Transcribed page contents
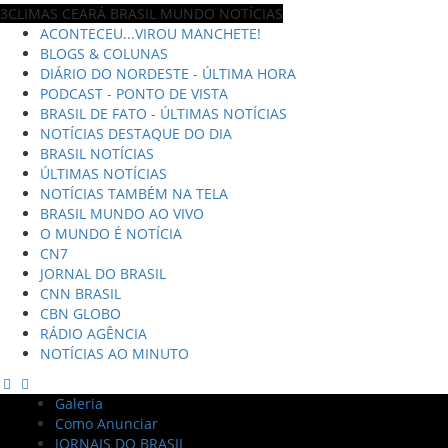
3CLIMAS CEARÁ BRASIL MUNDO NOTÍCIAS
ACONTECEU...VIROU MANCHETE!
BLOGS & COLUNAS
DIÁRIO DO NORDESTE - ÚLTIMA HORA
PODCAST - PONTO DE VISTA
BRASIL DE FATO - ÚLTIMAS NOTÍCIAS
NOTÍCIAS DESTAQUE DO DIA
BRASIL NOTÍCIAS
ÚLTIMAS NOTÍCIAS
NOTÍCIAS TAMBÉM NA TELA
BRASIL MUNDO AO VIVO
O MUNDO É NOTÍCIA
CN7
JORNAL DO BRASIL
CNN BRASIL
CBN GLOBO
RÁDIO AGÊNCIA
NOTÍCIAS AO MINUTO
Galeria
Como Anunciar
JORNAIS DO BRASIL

**JOB**
The expected answer is each line of the records above that includes the string "ÚLTIMAS".

**FINAL ANSWER**
BRASIL DE FATO - ÚLTIMAS NOTÍCIAS
ÚLTIMAS NOTÍCIAS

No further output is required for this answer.